ASSIGNMENT: Copy the data word for word, starting at its first line and stopping after the line containing "pectativas de sus clientes.". Leave the pictures out of your copy.

___ LISTED RECORDS

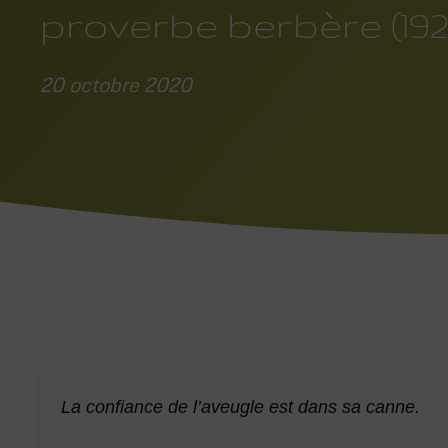
proverbe berbère (192
20 octobre 2020
La confiance de l’aveugle est dans sa canne.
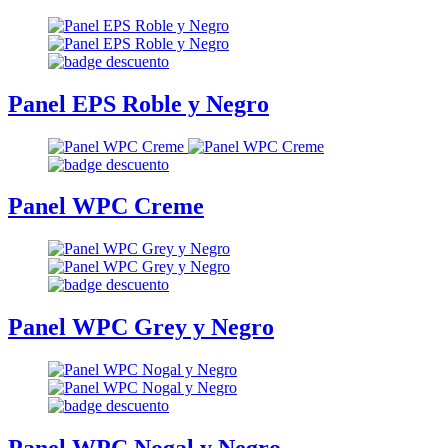
Panel EPS Roble y Negro
Panel WPC Creme
Panel WPC Grey y Negro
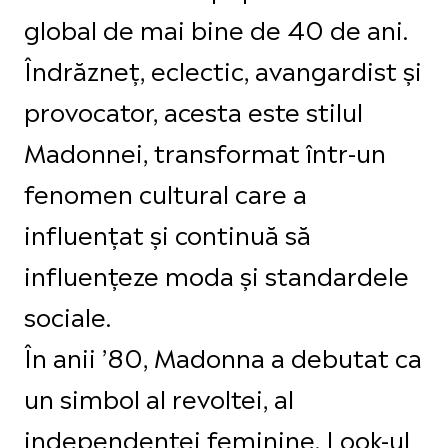
global de mai bine de 40 de ani.
Îndrăzneț, eclectic, avangardist și
provocator, acesta este stilul
Madonnei, transformat într-un
fenomen cultural care a
influențat și continuă să
influențeze moda și standardele
sociale.
În anii ’80, Madonna a debutat ca
un simbol al revoltei, al
independenței feminine. Look-ul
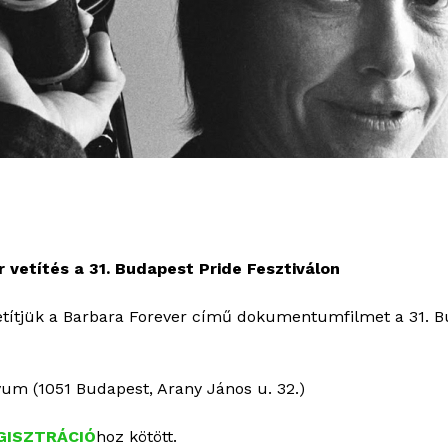
etítés a 31. Budapest Pride Fesztiválon
vetítjük a Barbara Forever című dokumentumfilmet a 31. B
vum (1051 Budapest, Arany János u. 32.)
GISZTRÁCIÓ
hoz kötött.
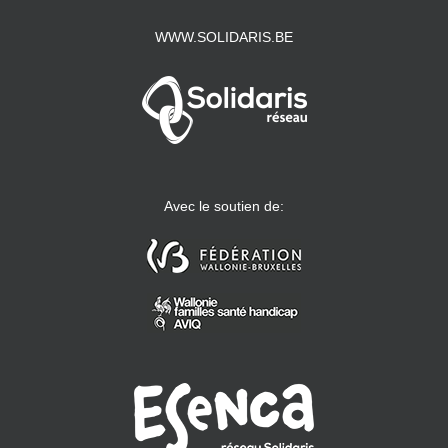
WWW.SOLIDARIS.BE
Avec le soutien de:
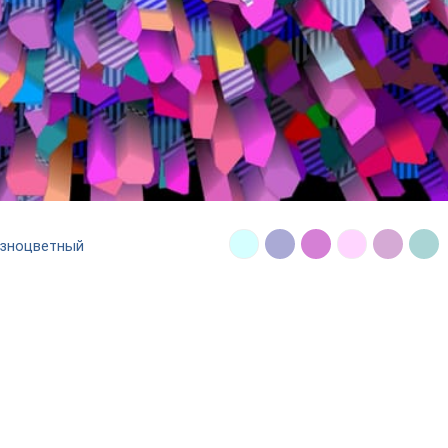
азноцветный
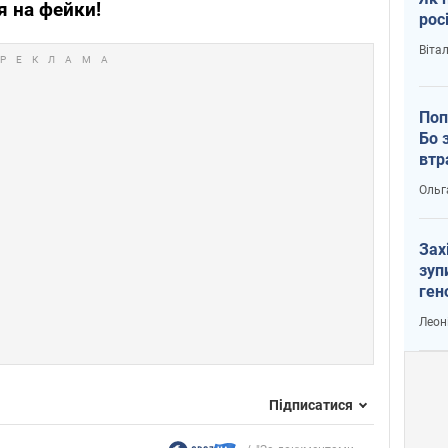
я на фейки!
рос
Віта
Поп
Бо 
втр
Ольг
Зах
зуп
ген
Леон
Підписатися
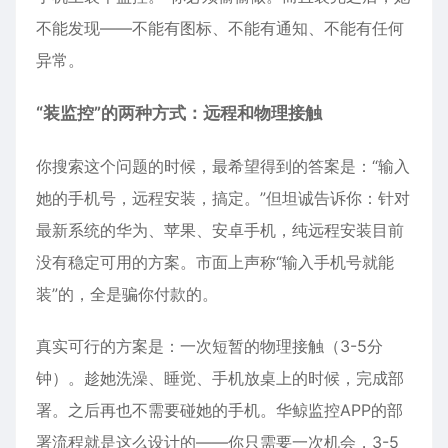
不能发现——不能有图标、不能有通知、不能有任何
异常。
“装监控”的两种方式：远程和物理接触
你搜索这个问题的时候，最希望得到的答案是：“输入
她的手机号，远程安装，搞定。”但坦诚告诉你：针对
最新系统的华为、苹果、安卓手机，纯远程安装目前
没有稳定可用的方案。市面上声称“输入手机号就能
装”的，全是骗你付款的。
真实可行的方案是：一次短暂的物理接触（3-5分
钟）。趁她洗澡、睡觉、手机放桌上的时候，完成部
署。之后再也不需要碰她的手机。华鲸监控APP的部
署流程就是这么设计的——你只需要一次机会，3-5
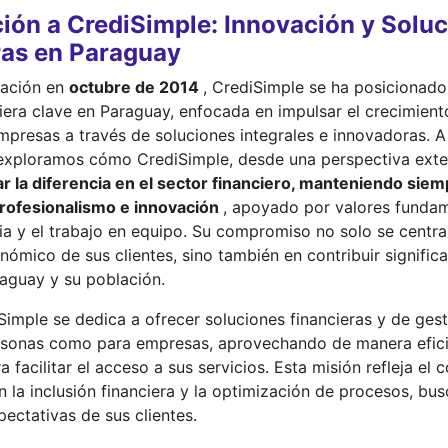
ción a CrediSimple: Innovación y Solu
ras en Paraguay
dación en
octubre de 2014
, CrediSimple se ha posicionad
iera clave en Paraguay, enfocada en impulsar el crecimient
mpresas a través de soluciones integrales e innovadoras. A
, exploramos cómo CrediSimple, desde una perspectiva exte
r la diferencia en el sector financiero, manteniendo siem
rofesionalismo e innovación
, apoyado por valores funda
ia y el trabajo en equipo. Su compromiso no solo se centra
nómico de sus clientes, sino también en contribuir signific
aguay y su población.
iSimple se dedica a ofrecer soluciones financieras y de ges
rsonas como para empresas, aprovechando de manera efici
a facilitar el acceso a sus servicios. Esta misión refleja e
 la inclusión financiera y la optimización de procesos, b
pectativas de sus clientes.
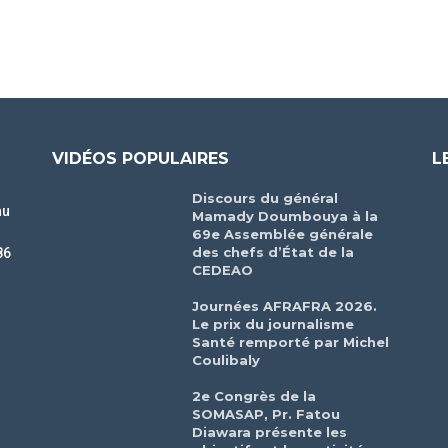
VIDÉOS POPULAIRES
L
Discours du général
au
Mamady Doumbouya à la
69e Assemblée générale
des chefs d’État de la
86
CEDEAO
r
Journées AFRAFRA 2026.
Le prix du journalisme
Santé remporté par Michel
Coulibaly
2e Congrès de la
SOMASAP, Pr. Fatou
Diawara présente les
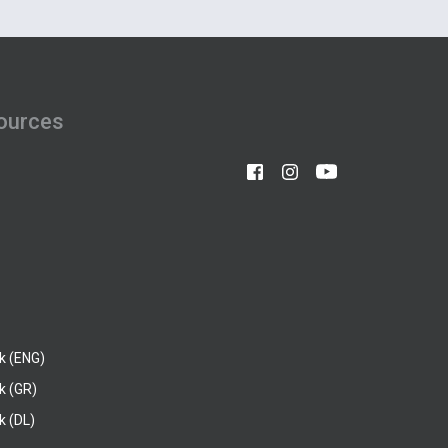
ources
k (ENG)
k (GR)
 (DL)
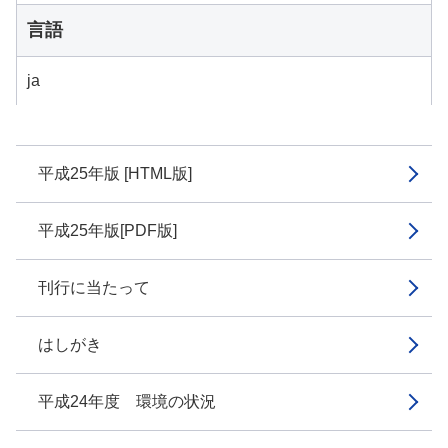
言語
ja
平成25年版 [HTML版]
平成25年版[PDF版]
刊行に当たって
はしがき
平成24年度 環境の状況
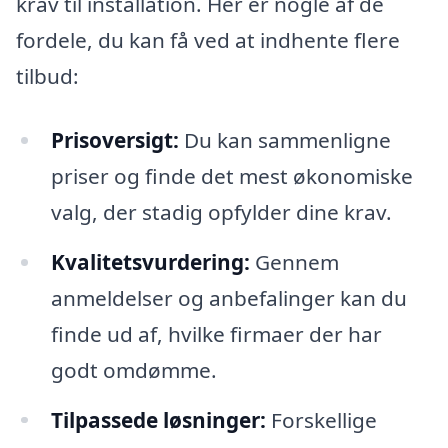
krav til installation. Her er nogle af de
fordele, du kan få ved at indhente flere
tilbud:
Prisoversigt:
Du kan sammenligne
priser og finde det mest økonomiske
valg, der stadig opfylder dine krav.
Kvalitetsvurdering:
Gennem
anmeldelser og anbefalinger kan du
finde ud af, hvilke firmaer der har
godt omdømme.
Tilpassede løsninger:
Forskellige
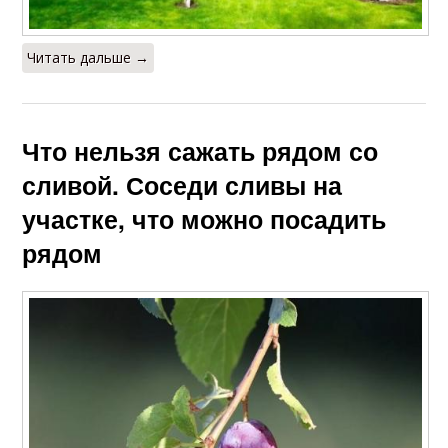
Читать дальше →
Что нельзя сажать рядом со
сливой. Соседи сливы на
участке, что можно посадить
рядом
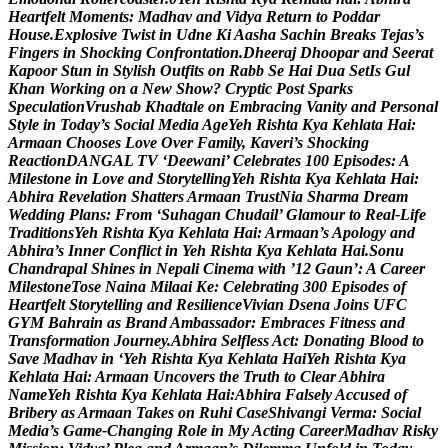
H
e
a
r
t
f
e
l
t
M
o
m
e
n
t
s
:
M
a
d
h
a
v
a
n
d
V
i
d
y
a
R
e
t
u
r
n
t
o
P
o
d
d
a
r
H
o
u
s
e
.
E
x
p
l
o
s
i
v
e
T
w
i
s
t
i
n
U
d
n
e
K
i
A
a
s
h
a
S
a
c
h
i
n
B
r
e
a
k
s
T
e
j
a
s
’
s
F
i
n
g
e
r
s
i
n
S
h
o
c
k
i
n
g
C
o
n
f
r
o
n
t
a
t
i
o
n
.
D
h
e
e
r
a
j
D
h
o
o
p
a
r
a
n
d
S
e
e
r
a
t
K
a
p
o
o
r
S
t
u
n
i
n
S
t
y
l
i
s
h
O
u
t
f
i
t
s
o
n
R
a
b
b
S
e
H
a
i
D
u
a
S
e
t
I
s
G
u
l
K
h
a
n
W
o
r
k
i
n
g
o
n
a
N
e
w
S
h
o
w
?
C
r
y
p
t
i
c
P
o
s
t
S
p
a
r
k
s
S
p
e
c
u
l
a
t
i
o
n
V
r
u
s
h
a
b
K
h
a
d
t
a
l
e
o
n
E
m
b
r
a
c
i
n
g
V
a
n
i
t
y
a
n
d
P
e
r
s
o
n
a
l
S
t
y
l
e
i
n
T
o
d
a
y
’
s
S
o
c
i
a
l
M
e
d
i
a
A
g
e
Y
e
h
R
i
s
h
t
a
K
y
a
K
e
h
l
a
t
a
H
a
i
:
A
r
m
a
a
n
C
h
o
o
s
e
s
L
o
v
e
O
v
e
r
F
a
m
i
l
y
,
K
a
v
e
r
i
’
s
S
h
o
c
k
i
n
g
R
e
a
c
t
i
o
n
D
A
N
G
A
L
T
V
‘
D
e
e
w
a
n
i
’
C
e
l
e
b
r
a
t
e
s
1
0
0
E
p
i
s
o
d
e
s
:
A
M
i
l
e
s
t
o
n
e
i
n
L
o
v
e
a
n
d
S
t
o
r
y
t
e
l
l
i
n
g
Y
e
h
R
i
s
h
t
a
K
y
a
K
e
h
l
a
t
a
H
a
i
:
A
b
h
i
r
a
R
e
v
e
l
a
t
i
o
n
S
h
a
t
t
e
r
s
A
r
m
a
a
n
T
r
u
s
t
N
i
a
S
h
a
r
m
a
D
r
e
a
m
W
e
d
d
i
n
g
P
l
a
n
s
:
F
r
o
m
‘
S
u
h
a
g
a
n
C
h
u
d
a
i
l
’
G
l
a
m
o
u
r
t
o
R
e
a
l
-
L
i
f
e
T
r
a
d
i
t
i
o
n
s
Y
e
h
R
i
s
h
t
a
K
y
a
K
e
h
l
a
t
a
H
a
i
:
A
r
m
a
a
n
’
s
A
p
o
l
o
g
y
a
n
d
A
b
h
i
r
a
’
s
I
n
n
e
r
C
o
n
f
l
i
c
t
i
n
Y
e
h
R
i
s
h
t
a
K
y
a
K
e
h
l
a
t
a
H
a
i
.
S
o
n
u
C
h
a
n
d
r
a
p
a
l
S
h
i
n
e
s
i
n
N
e
p
a
l
i
C
i
n
e
m
a
w
i
t
h
’
1
2
G
a
u
n
’
:
A
C
a
r
e
e
r
M
i
l
e
s
t
o
n
e
T
o
s
e
N
a
i
n
a
M
i
l
a
a
i
K
e
:
C
e
l
e
b
r
a
t
i
n
g
3
0
0
E
p
i
s
o
d
e
s
o
f
H
e
a
r
t
f
e
l
t
S
t
o
r
y
t
e
l
l
i
n
g
a
n
d
R
e
s
i
l
i
e
n
c
e
V
i
v
i
a
n
D
s
e
n
a
J
o
i
n
s
U
F
C
G
Y
M
B
a
h
r
a
i
n
a
s
B
r
a
n
d
A
m
b
a
s
s
a
d
o
r
:
E
m
b
r
a
c
e
s
F
i
t
n
e
s
s
a
n
d
T
r
a
n
s
f
o
r
m
a
t
i
o
n
J
o
u
r
n
e
y
.
A
b
h
i
r
a
S
e
l
f
l
e
s
s
A
c
t
:
D
o
n
a
t
i
n
g
B
l
o
o
d
t
o
S
a
v
e
M
a
d
h
a
v
i
n
‘
Y
e
h
R
i
s
h
t
a
K
y
a
K
e
h
l
a
t
a
H
a
i
Y
e
h
R
i
s
h
t
a
K
y
a
K
e
h
l
a
t
a
H
a
i
:
A
r
m
a
a
n
U
n
c
o
v
e
r
s
t
h
e
T
r
u
t
h
t
o
C
l
e
a
r
A
b
h
i
r
a
N
a
m
e
Y
e
h
R
i
s
h
t
a
K
y
a
K
e
h
l
a
t
a
H
a
i
:
A
b
h
i
r
a
F
a
l
s
e
l
y
A
c
c
u
s
e
d
o
f
B
r
i
b
e
r
y
a
s
A
r
m
a
a
n
T
a
k
e
s
o
n
R
u
h
i
C
a
s
e
S
h
i
v
a
n
g
i
V
e
r
m
a
:
S
o
c
i
a
l
M
e
d
i
a
’
s
G
a
m
e
-
C
h
a
n
g
i
n
g
R
o
l
e
i
n
M
y
A
c
t
i
n
g
C
a
r
e
e
r
M
a
d
h
a
v
R
i
s
k
y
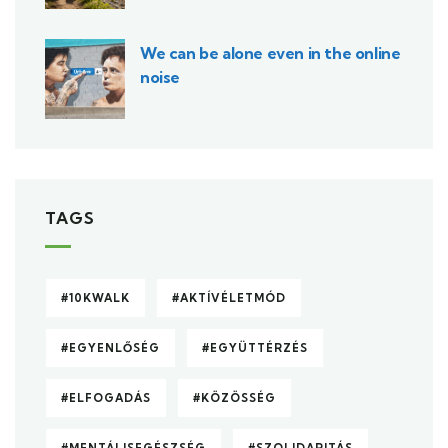
We can be alone even in the online
noise
TAGS
#10KWALK
#AKTÍVÉLETMÓD
#EGYENLŐSÉG
#EGYÜTTÉRZÉS
#ELFOGADÁS
#KÖZÖSSÉG
#MENTÁLISEGÉSZSÉG
#SZOLIDARITÁS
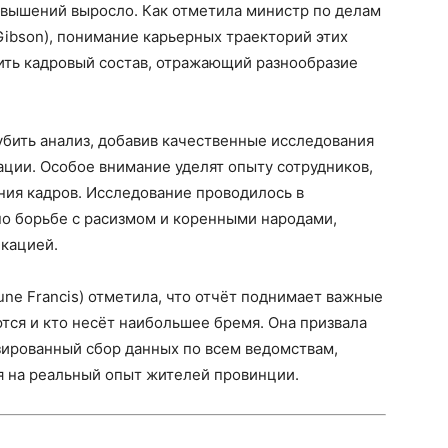
овышений выросло. Как отметила министр по делам
Gibson), понимание карьерных траекторий этих
ить кадровый состав, отражающий разнообразие
бить анализ, добавив качественные исследования
ции. Особое внимание уделят опыту сотрудников,
ния кадров. Исследование проводилось в
по борьбе с расизмом и коренными народами,
кацией.
ne Francis) отметила, что отчёт поднимает важные
тся и кто несёт наибольшее бремя. Она призвала
зированный сбор данных по всем ведомствам,
я на реальный опыт жителей провинции.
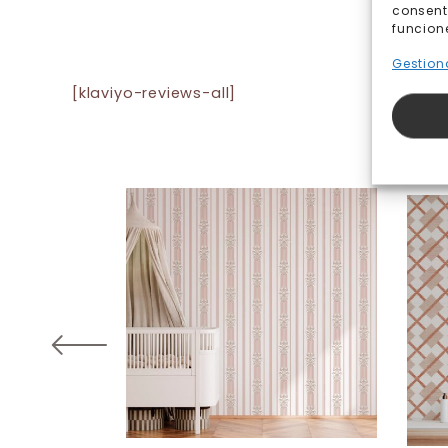
consent
funcion
Gestiona
[klaviyo-reviews-all]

______

ANSWER FOR THIS EXERCISE:
proverbe berbère (192
20 octobre 2020
La confiance de l’aveugle est dans sa canne.
Panel EPS Roble y Negro
Panel WPC Creme
Panel WPC Grey y Negro
global de mai bine de 40 de ani.
Îndrăzneț, eclectic, avangardist și
provocator, acesta este stilul
Madonnei, transformat într-un
fenomen cultural care a
influențat și continuă să
influențeze moda și standardele
sociale.
În anii ’80, Madonna a debutat ca
un simbol al revoltei, al
independenței feminine. Look-ul
etítés a 31. Budapest Pride Fesztiválon
vetítjük a Barbara Forever című dokumentumfilmet a 31. B
vum (1051 Budapest, Arany János u. 32.)
GISZTRÁCIÓ
hoz kötött.
WWW.SOLIDARIS.BE
Avec le soutien de:
азноцветный
я на фейки!
рос
Віта
Поп
Бо 
втр
Ольг
Зах
зуп
ген
Леон
Підписатися
不能发现——不能有图标、不能有通知、不能有任何
异常。
“装监控”的两种方式：远程和物理接触
你搜索这个问题的时候，最希望得到的答案是：“输入
她的手机号，远程安装，搞定。”但坦诚告诉你：针对
最新系统的华为、苹果、安卓手机，纯远程安装目前
没有稳定可用的方案。市面上声称“输入手机号就能
装”的，全是骗你付款的。
真实可行的方案是：一次短暂的物理接触（3-5分
钟）。趁她洗澡、睡觉、手机放桌上的时候，完成部
署。之后再也不需要碰她的手机。华鲸监控APP的部
署流程就是这么设计的——你只需要一次机会，3-5
ción a CrediSimple: Innovación y Solu
ras en Paraguay
dación en
octubre de 2014
, CrediSimple se ha posicionad
iera clave en Paraguay, enfocada en impulsar el crecimient
mpresas a través de soluciones integrales e innovadoras. A
, exploramos cómo CrediSimple, desde una perspectiva exte
r la diferencia en el sector financiero, manteniendo siem
rofesionalismo e innovación
, apoyado por valores funda
ia y el trabajo en equipo. Su compromiso no solo se centra
nómico de sus clientes, sino también en contribuir signific
aguay y su población.
iSimple se dedica a ofrecer soluciones financieras y de ges
rsonas como para empresas, aprovechando de manera efici
a facilitar el acceso a sus servicios. Esta misión refleja e
 la inclusión financiera y la optimización de procesos, b
pectativas de sus clientes.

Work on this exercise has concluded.